また、鉢植えカバーを活用するのも良いでしょう。猫は好奇心旺盛な生き物であり、観葉植物の葉や茎を触ったり土を掘り返したりしてしまうことがあります。
鉢植えカバーを上手に活用することで猫のいたずらから植物を守り、より安全に観葉植物を楽しめる環境をつくれます。鉢植えカバーを選ぶ際には、猫の行動を考慮した素材や形状を選ぶことが重要です。
上記2つを試しても猫が観葉植物にじゃれついてしまう場合は、木酢水を使用するのも一つの手です。木酢水は、炭を焼く際に発生する煙を冷やして採取した液体です。
スモーキーな香りが猫にとって苦手なため、忌避剤として利用できます。ただし、木酢水は原液のままでは刺激が強すぎるため、水で薄めて使用してください。
効果の持続時間は比較的短いため、1週間に1回程度の頻度で散布するのがおすすめです。
まとめ
猫と観葉植物を安全に共存させるには、植物選びと置き場所が重要です。猫にとって有害なポトスやゴムの木、モンステラなどは避け、ガジュマルやテーブルヤシ、パキラといった安全な植物を選びましょう。

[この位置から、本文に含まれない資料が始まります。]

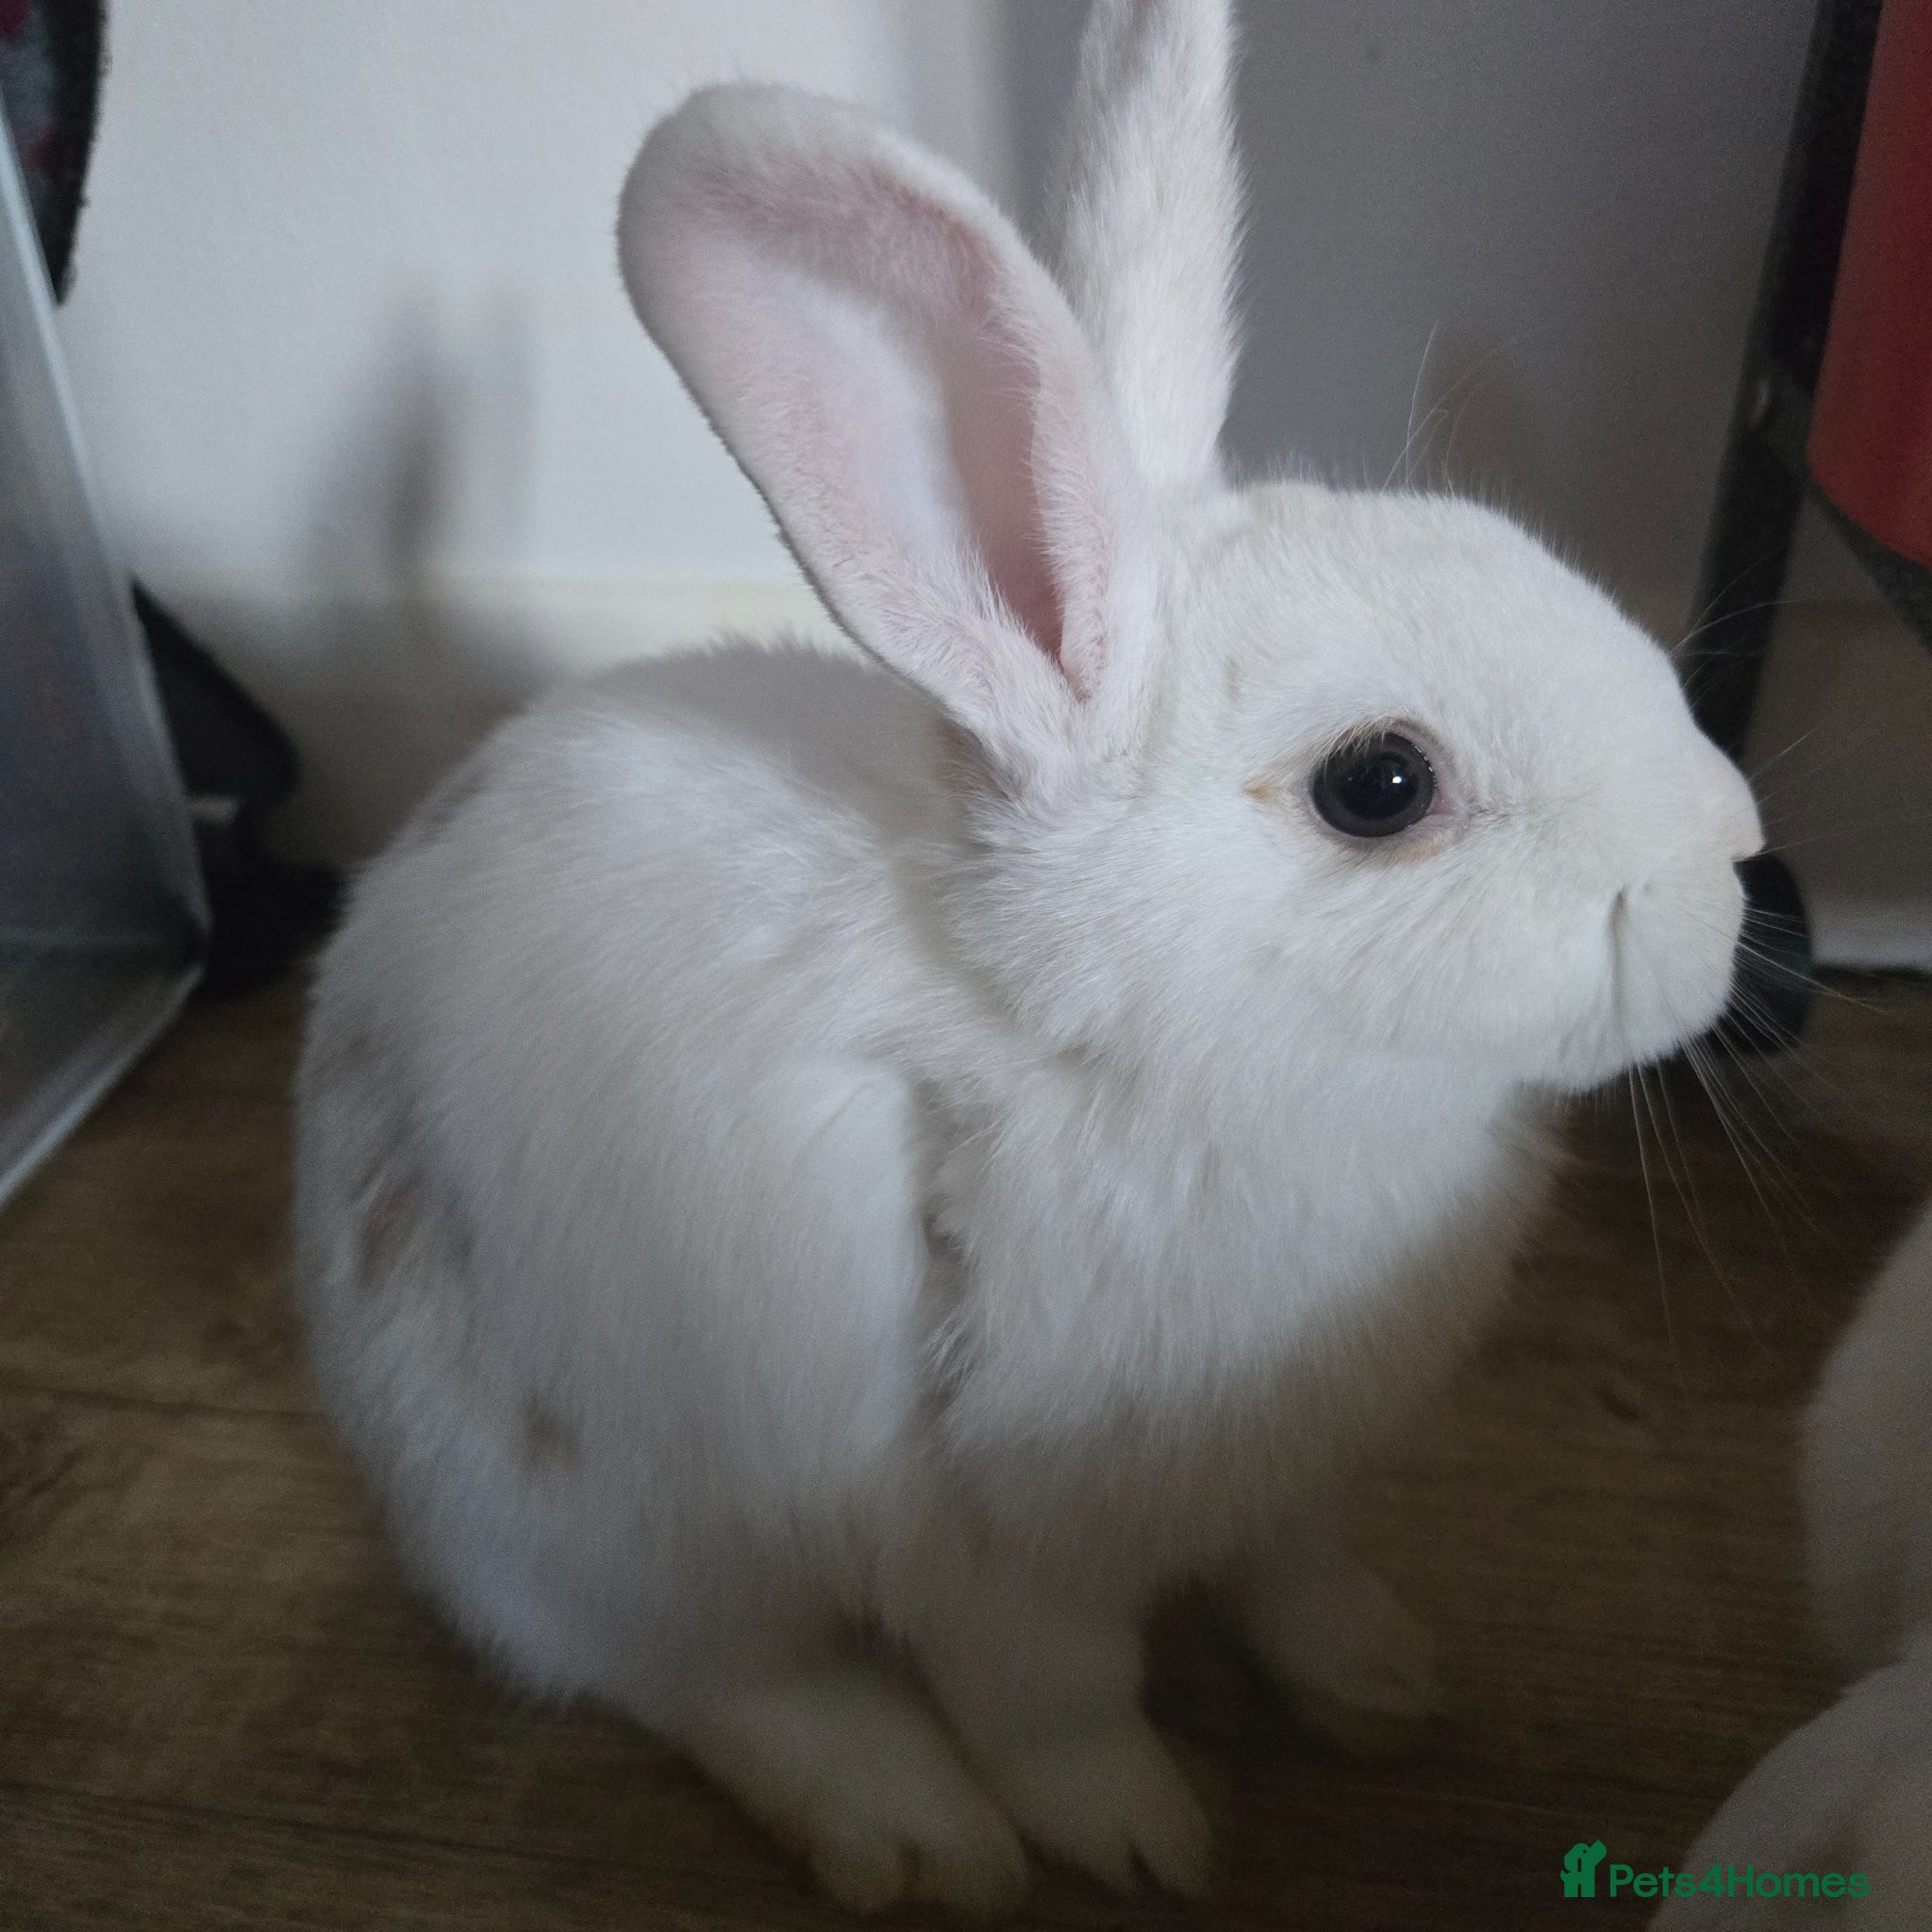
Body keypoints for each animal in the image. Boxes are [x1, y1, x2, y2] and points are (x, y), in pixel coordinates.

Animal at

猫の手が届かないようハンギングで吊るしたり、鉢植えカバーを使用したりするのも効果的です。猫が植物に近づかないよう、忌避剤として木酢水を薄めて使用するのもおすすめです。
ぜひ本記事を参考に、猫と観葉植物が共存できる安全で快適な住環境を実現してみてはいかがでしょうか。